Monstrous Nights by Genoveva Dimova

Monstrous Nights by Genoveva Dimova

Author:Genoveva Dimova
Language: eng
Format: epub
Publisher: Tor Publishing Group


20

Asen

The kikimora stood at the threshold, bringing the smell of freshly spilled blood with her. Her feet didn’t touch the ground. They dangled above the floorboards, pale and limp.

She screamed so loudly, Asen’s eardrums vibrated, and it was as if the scream propelled her forwards. She flew towards him. He scrambled backwards until his back hit the wall.

At first, he’d thought the kikimora looked nothing like Boryana. Boryana’s lips had been full and red; the kikimora’s were grey and dry. Boryana’s cheeks had been pink; the kikimora’s were pale hollows framing her gaunt face. Boryana had always cared for her clothes; the kikimora’s white dress was bloodstained and frayed.

Boryana had been very much alive; the kikimora, with its blue-tinged skin and a body that exuded the faint stench of rotting flesh, was not.
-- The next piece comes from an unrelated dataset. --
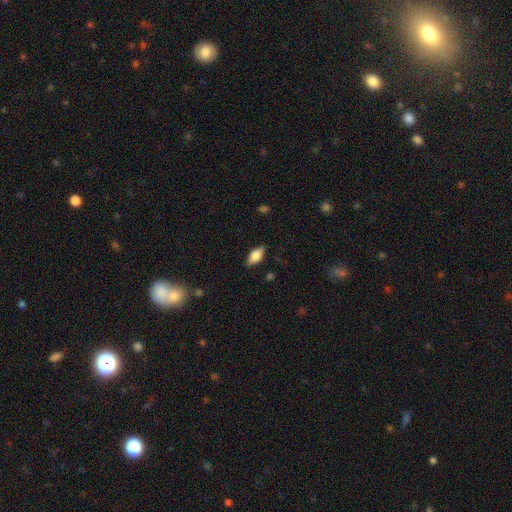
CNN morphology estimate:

Then, the wraith looked at him, and he recognised those eyes. He’d memorised each golden fleck surrounding those irises. He could draw every eyelash from memory. Those were Boryana’s eyes.

The hair was hers, too, and it spilled around her face in a halo of bright fire-engine red.

Just like in the graveyard last winter, Asen couldn’t fight her. All his love for this woman was still there, and what was worse, his guilt for losing her was, too. Now, he had to add the guilt of her catching him kissing Kosara to it. Had she seen it? Did she know?

He was unsure what she wanted of him. His blood? His flesh? His heart? Whatever it was, he simply couldn’t look into those eyes and refuse her.

The kikimora slammed her taloned hands against his chest. The pain made him hiss. The blood quickly soaked through his shirt, colouring it red.

Asen didn’t fight her. If devouring him alive was what would give her peace beyond the grave, he’d gladly let her. It was his fault she was dead in the first place.

But then, in the brief second between the kikimora’s wails, he heard a different voice. Kosara. His eyes caught hers, watching in horror from behind the kikimora’s back. Her lips moved, whispering a single phrase: Please stay with me.

As if he was a dying patient. When the kikimora’s scalpel-sharp nails struck him again, slicing cleanly through his skin, he supposed, in a way, he was.

Asen moved his gaze from Kosara’s terrified face to Boryana’s furious one, and then back to Kosara’s.

Suddenly, guiltily, he realised he wanted to stay. He didn’t want to die.

His death would mean nothing to Boryana, anyway. It hadn’t been him who’d murdered her. It had been her father. Devouring Asen’s heart would do nothing to sate her.

Or at least that was what he told himself. He really didn’t want to die.

Unfortunately, the realisation made no difference. He was too weak, after a night of fighting the mratinyak, to resist the kikimora. He attempted to push her back, his muscles straining, but it was like fighting a steam train. If he trusted himself to remain in control, he would have attempted transforming, but he didn’t trust himself—and wouldn’t have known how to go about it, anyway.